Elon Musk's xAI has introduced its latest advancements with the launch of Grok-2 and Grok-2 mini in beta. These new AI models bring enhanced reasoning capabilities and a notable new feature: image generation. Currently, this feature is available exclusively to Premium and Premium+ users on the X social network.
The release marks a significant upgrade from the previous Grok-1.5 model, with xAI highlighting Grok-2's advanced abilities in chat, coding, and reasoning. The Grok-2 mini, while smaller, shares many of these improvements. Early tests have shown Grok-2’s performance on the LMSYS leaderboard under the name “sus-column-r,” showcasing its cutting-edge technology.
In addition to these updates, xAI plans to offer both Grok models to developers via its enterprise API later this month, potentially expanding their use in various applications.
However, the rollout of Grok’s image generation feature has raised concerns.
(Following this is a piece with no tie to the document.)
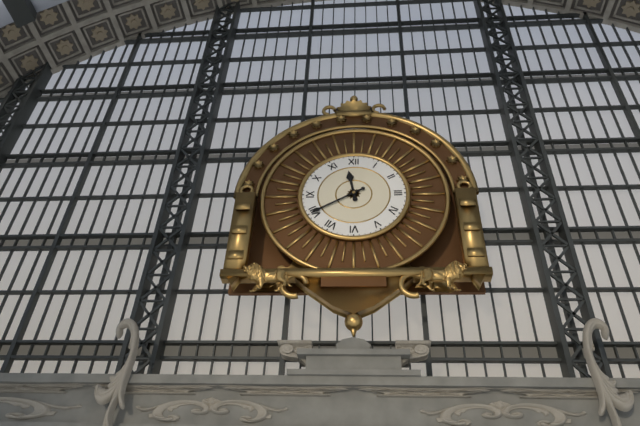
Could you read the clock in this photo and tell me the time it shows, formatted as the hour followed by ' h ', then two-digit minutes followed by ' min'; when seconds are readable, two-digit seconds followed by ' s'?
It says 11 h 40 min
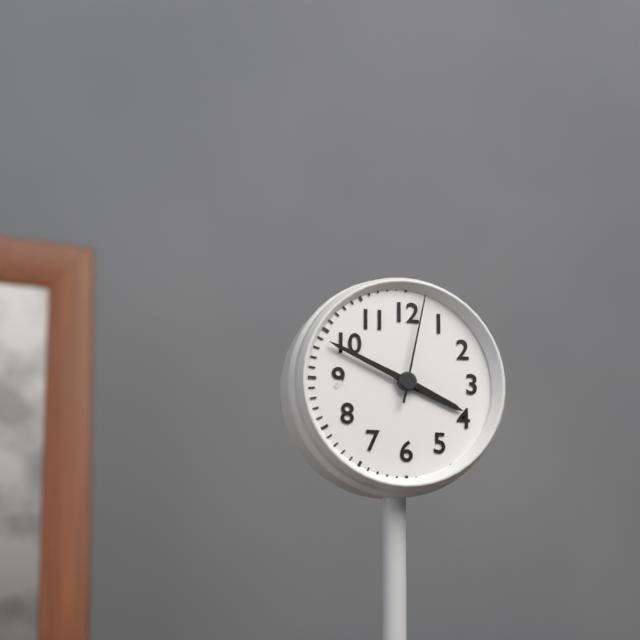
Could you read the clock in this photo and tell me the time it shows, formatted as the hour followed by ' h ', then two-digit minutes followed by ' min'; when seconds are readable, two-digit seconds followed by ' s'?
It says 3 h 49 min 02 s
Currently, there are no restrictions on creating images of political figures, a situation some users are exploiting, especially with the U.S. presidential election approaching. The ability to generate politically sensitive content without oversight may put xAI under pressure to implement safeguards.
Early observations suggest that Grok-2's image generation leverages FLUX.1 by Black Forest Labs. Although details on Grok-2’s full capabilities are limited, app researcher Nima Owji claims that Grok-2 excels in code generation, writing, and news summarization, although Grok-1.5 had issues with summarizing news accurately.
The lack of controls on image generation raises the risk of Grok being used to spread misinformation. It remains unclear whether AI-generated images will include metadata to indicate their origin. We’ve reached out to X for comment on how they plan to address potential misuse, but responses have been sparse since Musk's takeover.
Looking ahead, xAI plans to integrate Grok-2 and Grok-2 mini into X’s AI-driven features, including improved search functions, post analytics, and potentially AI-powered replies. As the company continues to develop these models, the addition of multimodal understanding could enhance user interactions on X, though the exact impact remains to be seen.